TASK TO COMPLETE - Will you copy the items below word for word, starting at the line containing "Reading left to right, what" and ending at the line containing "Which label corresponds", both lines included? Leave the pictures out of your copy.

== Segment start ==

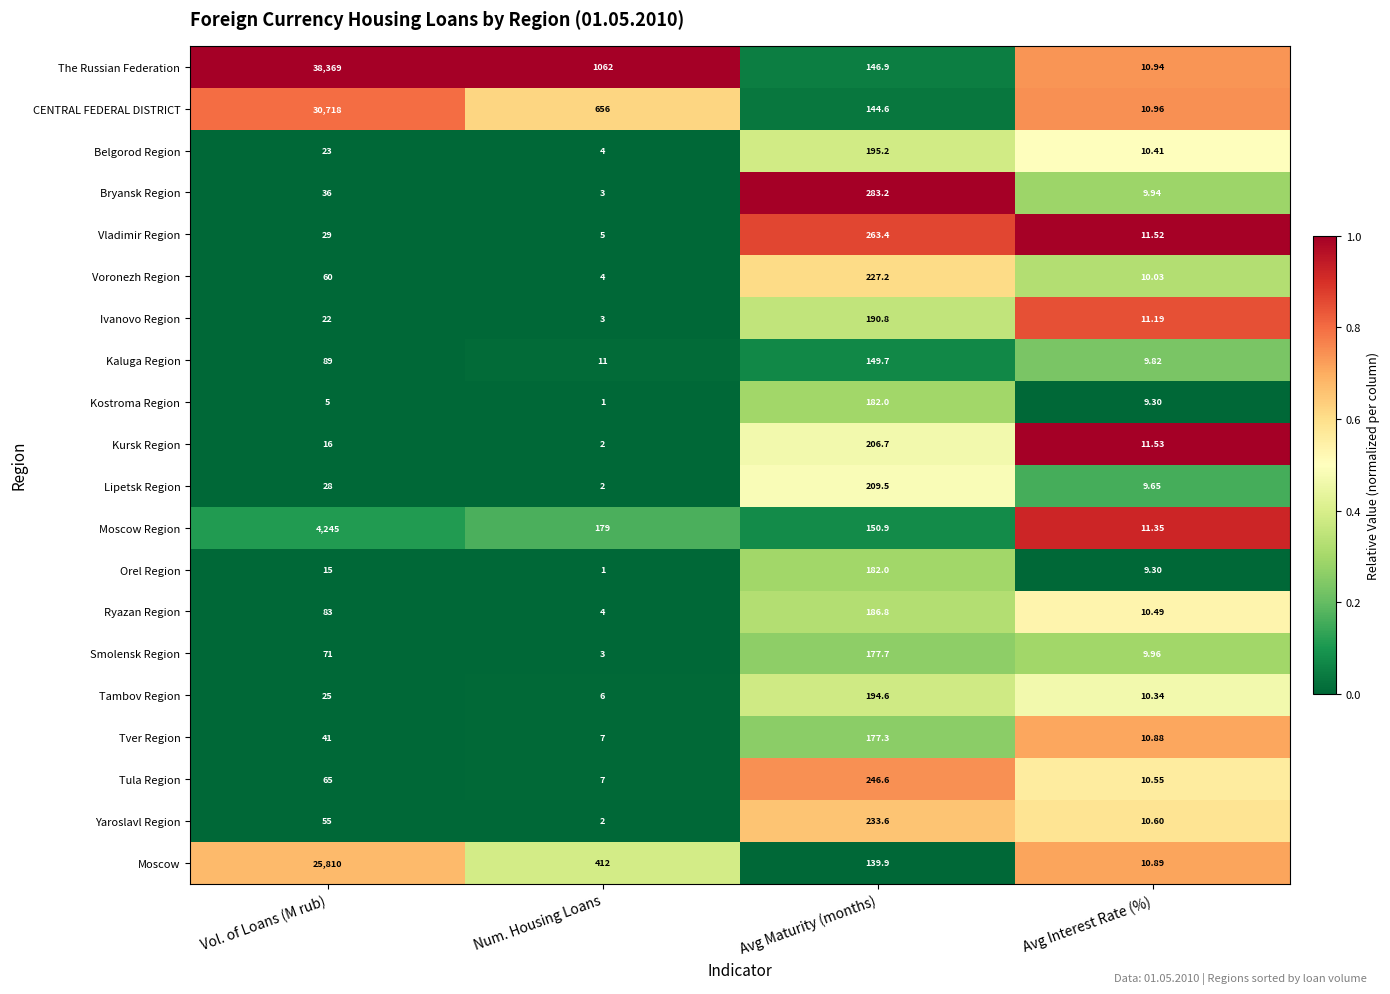

At which category is the sum across all series the highest?

Vol. of Loans (M rub)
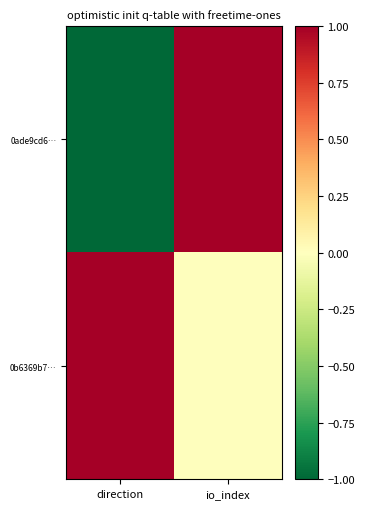

Reading left to right, what are all the values shown in this chart?

0ade9cd6…: direction=-1	io_index=1
0b6369b7…: direction=1	io_index=0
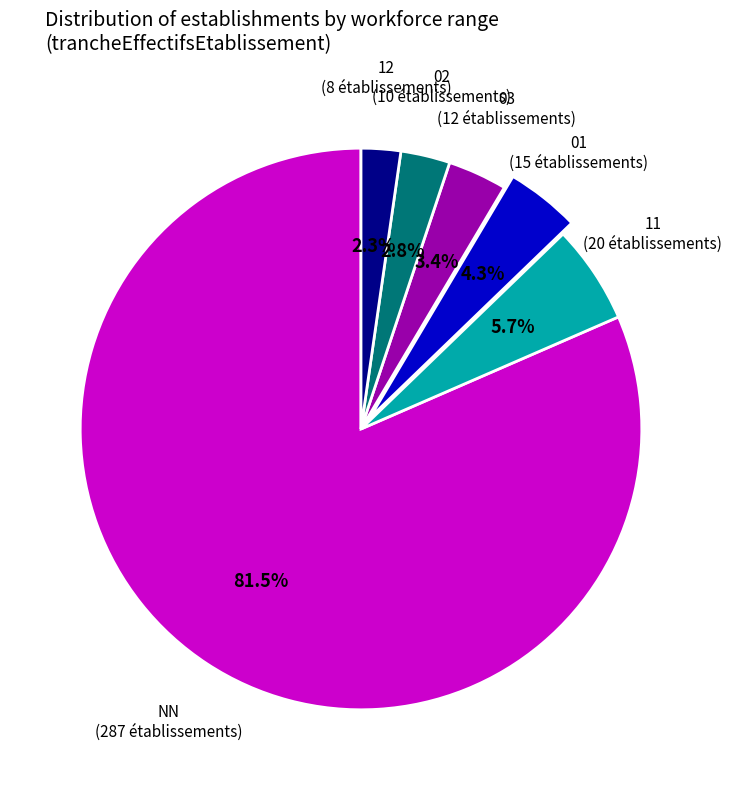

Does any single category account for the majority?

Yes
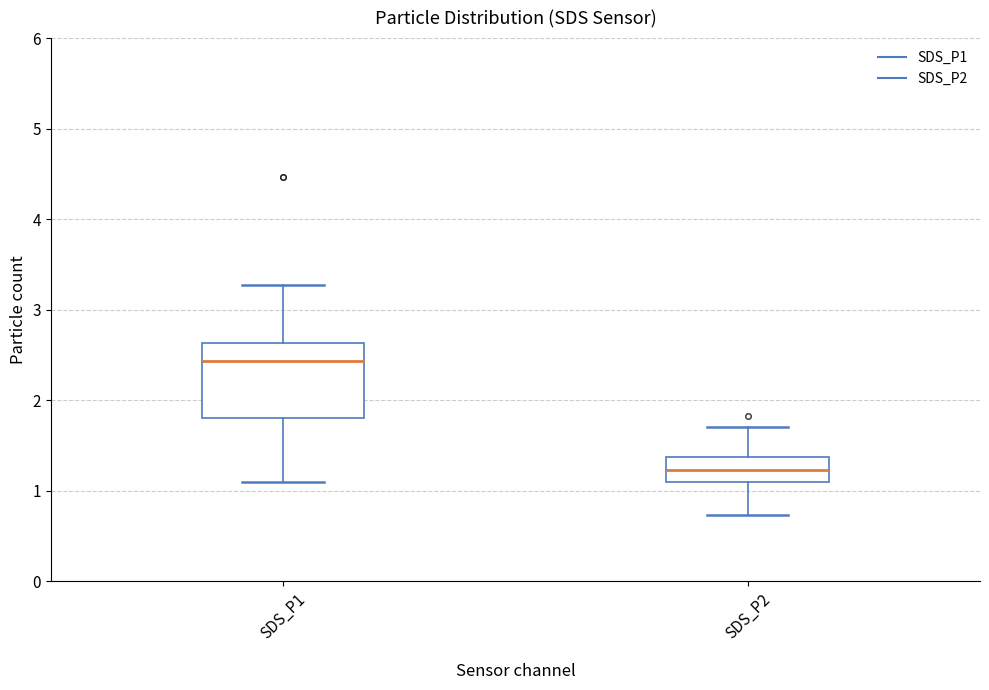

Which box has the highest median line?

SDS_P1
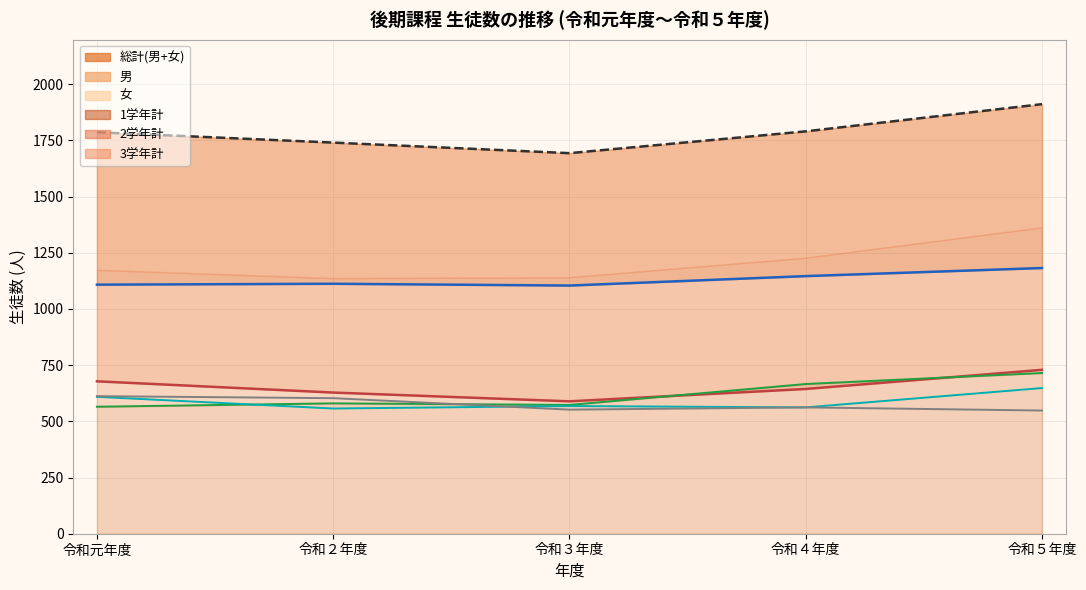

True or false: 2学年計 has more than 2 interior local peaks.

False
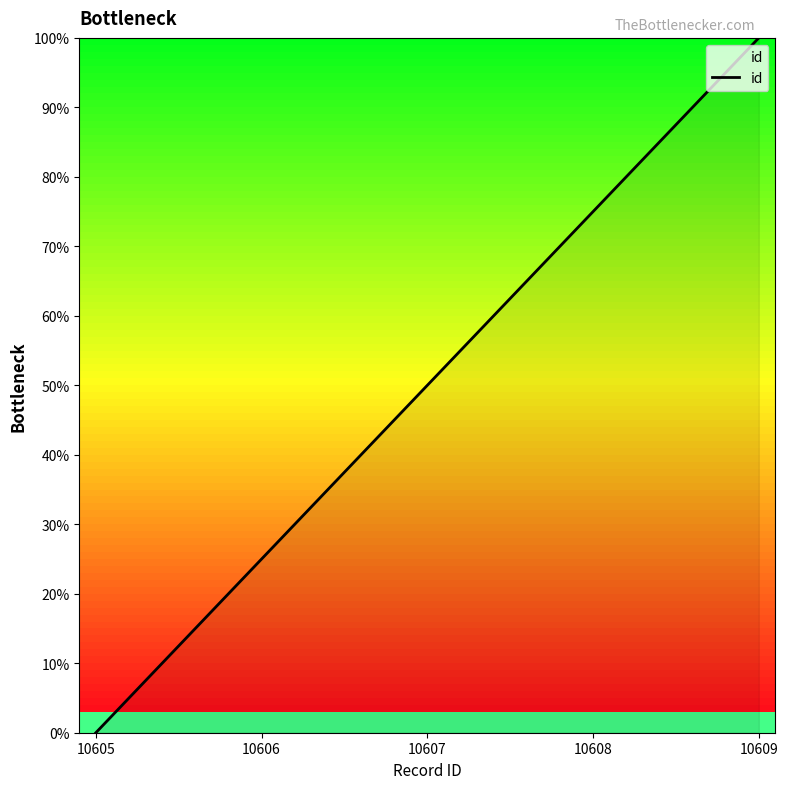

How many values are below 50?

2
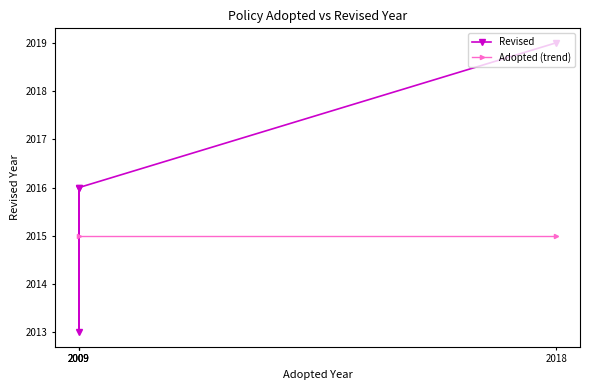

Reading left to right, list all the values displayed in this chart.

2018=2019	2009=2016	2009=2013	2009=2016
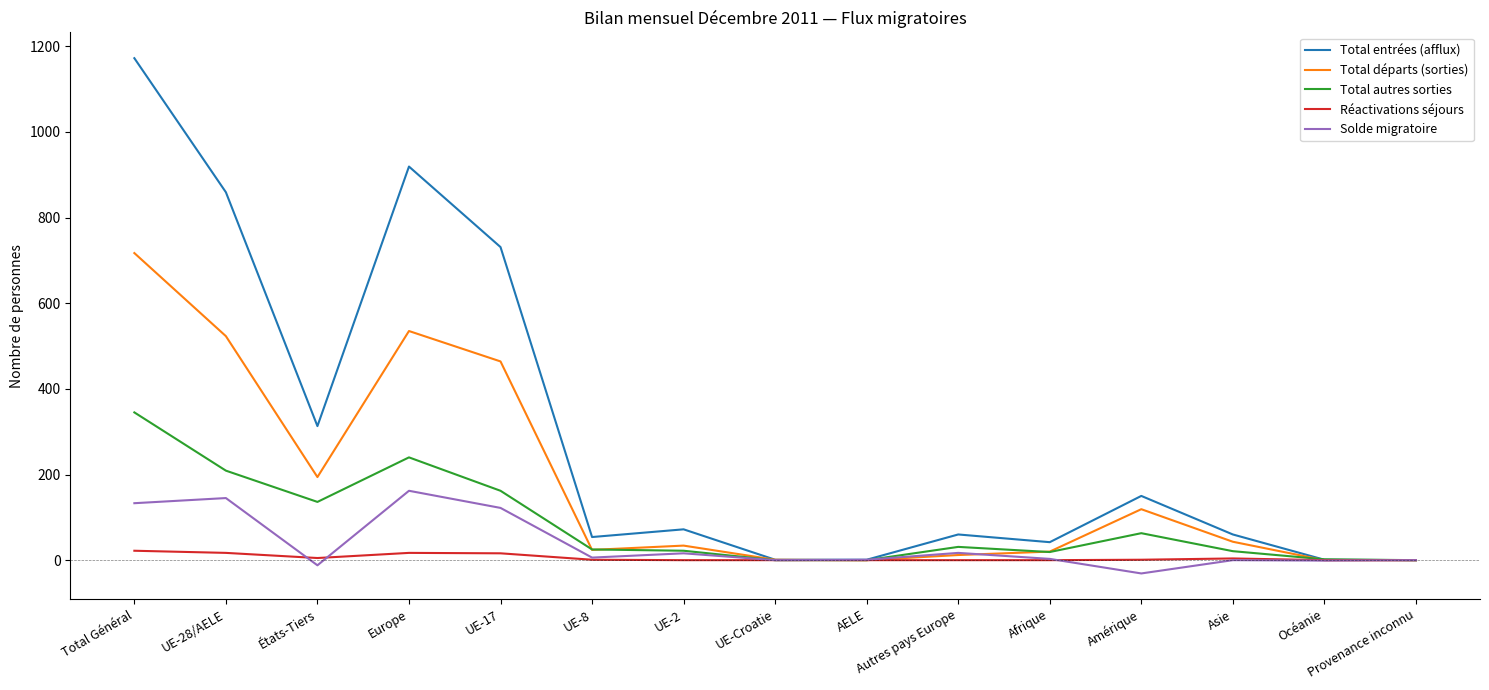

Which label corresponds to the largest value in the chart?

Total Général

== Segment end ==

EXERCISE ANSWER -
Reading left to right, what are all the values shown in this chart?

0ade9cd6…: direction=-1	io_index=1
0b6369b7…: direction=1	io_index=0

Does any single category account for the majority?

Yes

Which box has the highest median line?

SDS_P1

True or false: 2学年計 has more than 2 interior local peaks.

False

How many values are below 50?

2

Reading left to right, list all the values displayed in this chart.

2018=2019	2009=2016	2009=2013	2009=2016

Which label corresponds to the largest value in the chart?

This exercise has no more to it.